Mary Kay Ash, founder of Mary Kay Cosmetics, once said, “There are two things people want more than sex and money…recognition and praise.” Time and time again the one motivating factor that is at the top of most employees’ list is appreciation for a job well done. It is requested more than the green stuff, money.
Why don’t more managers, owners, and employees give appreciation?
Some people state they don’t know how to give it.
Others say they don’t know what to give.
Still others say they are too busy to give or show appreciation. I think this is one of the biggest sins of managers, being too busy to give appreciation for a job well done.
Remember what the old transmission commercials used to say, "You can pay me now or you can pay me later." Well, that is what giving appreciation is about. You can invest in your employees now and "pay" them with sincere appreciation and achieve even better performance. Or, you will "pay" later when you see your team’s performance sink and overall morale decrease.
The following are six tips to giving sincere appreciation that will motivate your team to soar to higher levels and achieve more:
1. Be Specific - In order to get the same behavior or action again you need to let the employee know exactly what action(s) you are appreciating.
2. Be Timely - Make sure you show appreciation as soon as possible to the action you appreciate. The further the distant in time between the appreciation and the action the less impact it will have to motivate the employee. Always find time to show appreciation, even if you need to drop something else.
3. Be Consistent – being fair with everyone and allow everyone to play on the same “appreciation playing field.”
First, clearly state the rules for appreciation so that everyone understands how it is earned.
Second, be consistent when showing appreciation. If one employee does a favorable action and you show appreciation and another employee does the same or similar action and you don’t show appreciation you have just sewn the seeds of bad morale and feelings of favoritism.
Third, always be on the lookout for "finding something good" your employees do well. Once you achieve this mindset you will always find the good and increase morale and productivity within your team and organization.
Fourth, be pure in your appreciation. If you show appreciation, don’t muddle it with other communication. In other words, don’t show appreciation for one action and then start discussing a potential corrective measure for another action. This sends mixed signals that say to the receiver of this communication, "I don’t want any appreciation because there is always something bad attached to it." Keep it pure!
4. Be Public, if possible - Appreciation is not something you hide. It works best when done publicly. Show your appreciation in a public way - in meetings, in front of team members, and management. The funny thing is that once you get in the habit of doing this many of your team members will increase the activity they need to take to also earn this public appreciation. In short, people love it!
5. Be Relational – When people are asked the question, "Why do you come to work everyday?," they usually respond "to get paid" as their first answer. Then as they think about it further it always comes down to "I feel like I make a difference" as the main answer.
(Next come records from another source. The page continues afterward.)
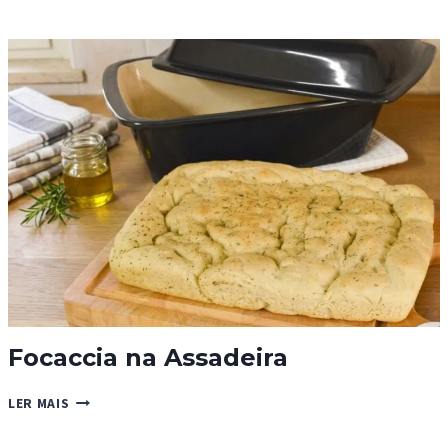
DE
FRANGO
CREMOSA
Focaccia na Assadeira
FOCACCIA
LER MAIS
NA
ASSADEIRA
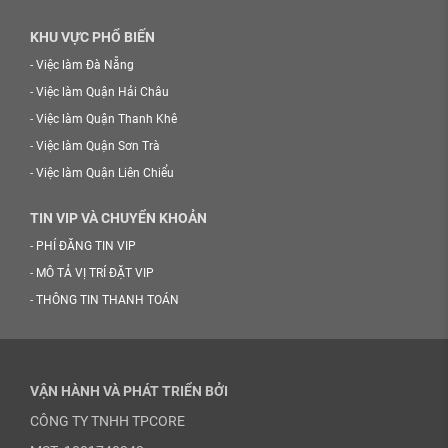
KHU VỰC PHỔ BIẾN
-
Việc làm Đà Nẵng
-
Việc làm Quận Hải Châu
-
Việc làm Quận Thanh Khê
-
Việc làm Quận Sơn Trà
-
Việc làm Quận Liên Chiểu
TIN VIP VÀ CHUYỂN KHOẢN
-
PHÍ ĐĂNG TIN VIP
-
MÔ TẢ VỊ TRÍ ĐẶT VIP
-
THÔNG TIN THANH TOÁN
VẬN HÀNH VÀ PHÁT TRIỂN BỞI
CÔNG TY TNHH TPCORE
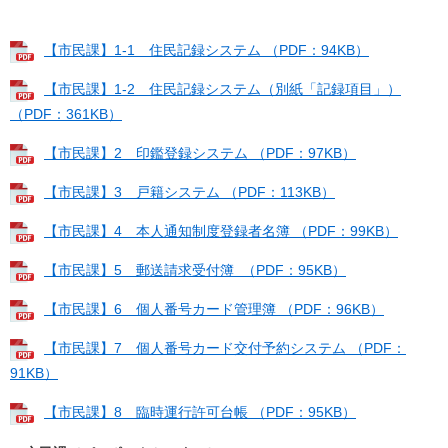
【市民課】1-1 住民記録システム （PDF：94KB）
【市民課】1-2 住民記録システム（別紙「記録項目」）
（PDF：361KB）
【市民課】2 印鑑登録システム （PDF：97KB）
【市民課】3 戸籍システム （PDF：113KB）
【市民課】4 本人通知制度登録者名簿 （PDF：99KB）
【市民課】5 郵送請求受付簿 （PDF：95KB）
【市民課】6 個人番号カード管理簿 （PDF：96KB）
【市民課】7 個人番号カード交付予約システム （PDF：
91KB）
【市民課】8 臨時運行許可台帳 （PDF：95KB）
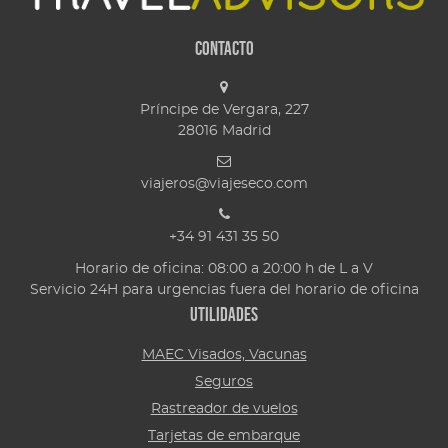
Contacto
Príncipe de Vergara, 227
28016
Madrid
viajeros@viajeseco.com
+34 91 431 35 50
Horario de oficina: 08:00 a 20:00 h de L a V
Servicio 24H para urgencias fuera del horario de oficina
Utilidades
MAEC Visados, Vacunas
Seguros
Rastreador de vuelos
Tarjetas de embarque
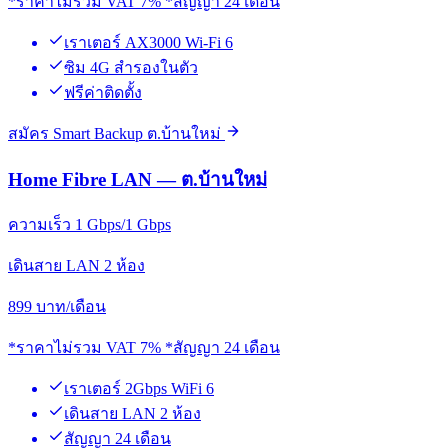
*ราคาไม่รวม VAT 7% *สัญญา 24 เดือน
เราเตอร์ AX3000 Wi-Fi 6
ซิม 4G สำรองในตัว
ฟรีค่าติดตั้ง
สมัคร Smart Backup ต.บ้านใหม่
Home Fibre LAN — ต.บ้านใหม่
ความเร็ว 1 Gbps/1 Gbps
เดินสาย LAN 2 ห้อง
899
บาท/เดือน
*ราคาไม่รวม VAT 7% *สัญญา 24 เดือน
เราเตอร์ 2Gbps WiFi 6
เดินสาย LAN 2 ห้อง
สัญญา 24 เดือน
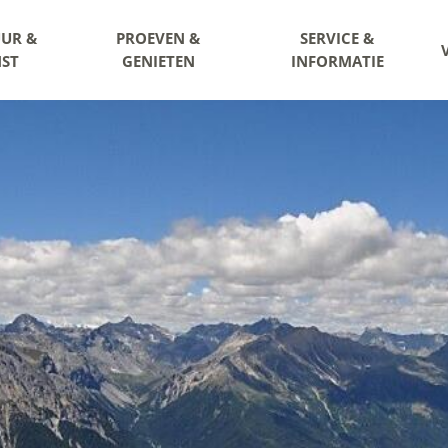
UR &
PROEVEN &
SERVICE &
ST
GENIETEN
INFORMATIE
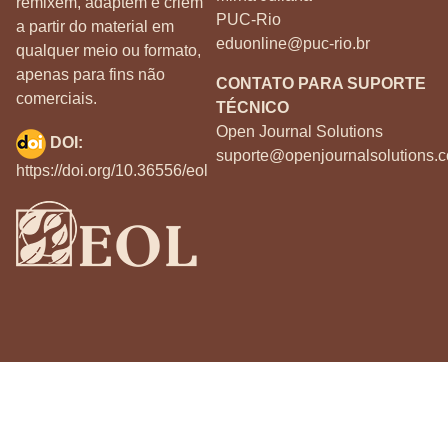
remixem, adaptem e criem
PUC-Rio
a partir do material em
eduonline@puc-rio.br
qualquer meio ou formato,
apenas para fins não
CONTATO PARA SUPORTE
comerciais.
TÉCNICO
Open Journal Solutions
DOI:
suporte@openjournalsolutions.c
https://doi.org/10.36556/eol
6. A critique or written evaluation - You can show appreciation to a person by evaluating his or her on-the-job performance. Also, in a much less formal way, you can show appreciation by simply sending them a hand-written note saying how much you appreciated a particular duty they performed. A good way to do this is to watch for the little things, for instance when they put forth extra effort to make something a success, send a note thanking them for their work, effort, and commitment to excellence.